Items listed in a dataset
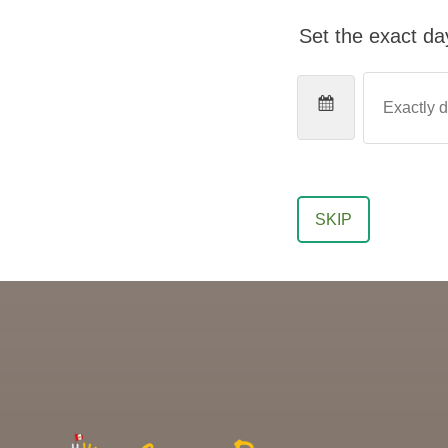
Set the exact day
SKIP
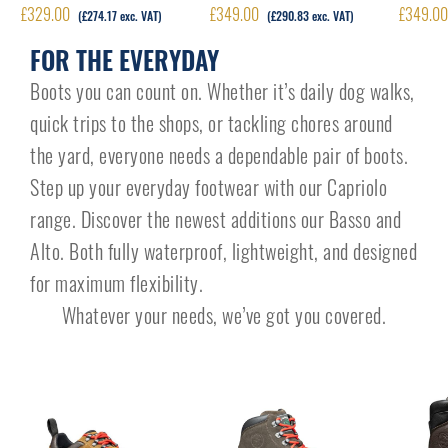
£
329.00
£
349.00
£
349.0
(
£
274.17
exc. VAT)
(
£
290.83
exc. VAT)
FOR THE EVERYDAY
Boots you can count on. Whether it’s daily dog walks,
quick trips to the shops, or tackling chores around
the yard, everyone needs a dependable pair of boots.
Step up your everyday footwear with our Capriolo
range. Discover the newest additions our Basso and
Alto. Both fully waterproof, lightweight, and designed
for maximum flexibility.
Whatever your needs, we’ve got you covered.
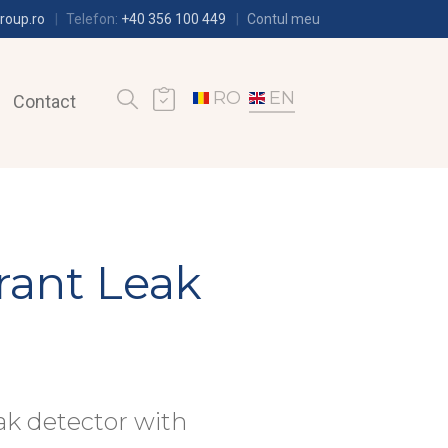
roup.ro
Telefon:
+40 356 100 449
Contul meu
RO
EN
Contact
rant Leak
ak detector with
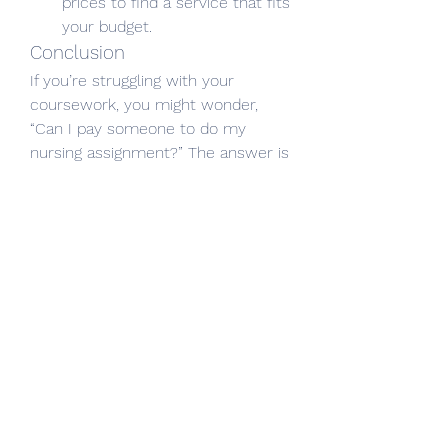
prices to find a service that fits 
your budget.
Conclusion
If you’re struggling with your 
coursework, you might wonder, 
“Can I pay someone to do my 
nursing assignment?” The answer is 
yes, but it’s important to choose a 
reliable and ethical service. 
Professional assistance can help 
you understand complex topics, 
meet deadlines, and improve your 
grades. 
0
6
22
Write a comment...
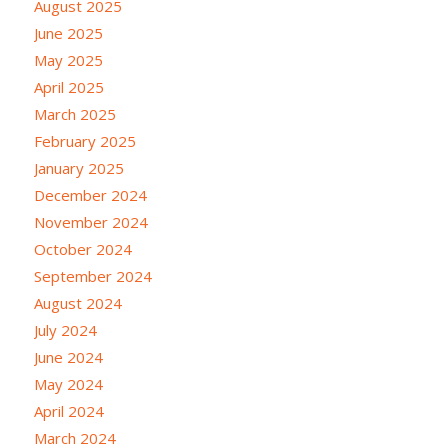
August 2025
June 2025
May 2025
April 2025
March 2025
February 2025
January 2025
December 2024
November 2024
October 2024
September 2024
August 2024
July 2024
June 2024
May 2024
April 2024
March 2024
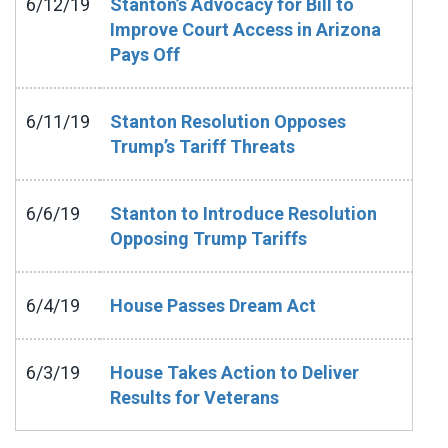
6/12/19
Stanton’s Advocacy for Bill to
Improve Court Access in Arizona
Pays Off
6/11/19
Stanton Resolution Opposes
Trump’s Tariff Threats
6/6/19
Stanton to Introduce Resolution
Opposing Trump Tariffs
6/4/19
House Passes Dream Act
6/3/19
House Takes Action to Deliver
Results for Veterans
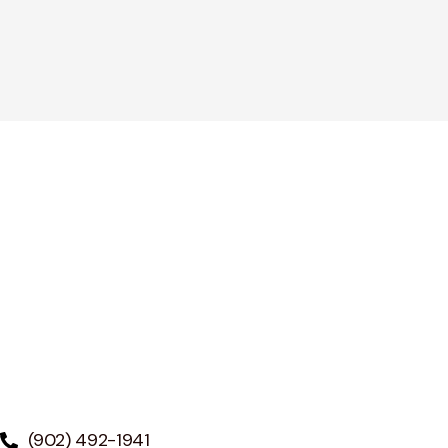
(902) 492-1941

Your task: Rename every "exc. VAT" in the listing to "excl. VAT" and reproduce the whole listing with nothing else altered. Leave out the pictures.

Response box:
Set the exact day
SKIP
£
329.00
£
349.00
£
349.0
(
£
274.17
excl. VAT)
(
£
290.83
excl. VAT)
FOR THE EVERYDAY
Boots you can count on. Whether it’s daily dog walks,
quick trips to the shops, or tackling chores around
the yard, everyone needs a dependable pair of boots.
Step up your everyday footwear with our Capriolo
range. Discover the newest additions our Basso and
Alto. Both fully waterproof, lightweight, and designed
for maximum flexibility.
Whatever your needs, we’ve got you covered.
roup.ro
Telefon:
+40 356 100 449
Contul meu
RO
EN
Contact
rant Leak
ak detector with
prices to find a service that fits 
your budget.
Conclusion
If you’re struggling with your 
coursework, you might wonder, 
“Can I pay someone to do my 
nursing assignment?” The answer is 
yes, but it’s important to choose a 
reliable and ethical service. 
Professional assistance can help 
you understand complex topics, 
meet deadlines, and improve your 
grades. 
0
6
22
Write a comment...
August 2025
June 2025
May 2025
April 2025
March 2025
February 2025
January 2025
December 2024
November 2024
October 2024
September 2024
August 2024
July 2024
June 2024
May 2024
April 2024
March 2024
6/12/19
Stanton’s Advocacy for Bill to
Improve Court Access in Arizona
Pays Off
6/11/19
Stanton Resolution Opposes
Trump’s Tariff Threats
6/6/19
Stanton to Introduce Resolution
Opposing Trump Tariffs
6/4/19
House Passes Dream Act
6/3/19
House Takes Action to Deliver
Results for Veterans
(902) 492-1941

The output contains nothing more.